#### Your assignment:
Write out every line of the records below word for word, keeping the original line breaks and punctuation.

#### Records for this task:
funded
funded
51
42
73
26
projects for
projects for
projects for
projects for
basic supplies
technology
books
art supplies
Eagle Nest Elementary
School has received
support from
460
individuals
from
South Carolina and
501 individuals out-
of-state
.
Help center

#### Reply:
funded
funded
51
42
73
26
projects for
projects for
projects for
projects for
basic supplies
technology
books
art supplies
Eagle Nest Elementary
School has received
support from
460
individuals
from
South Carolina and
501 individuals out-
of-state
.
Help center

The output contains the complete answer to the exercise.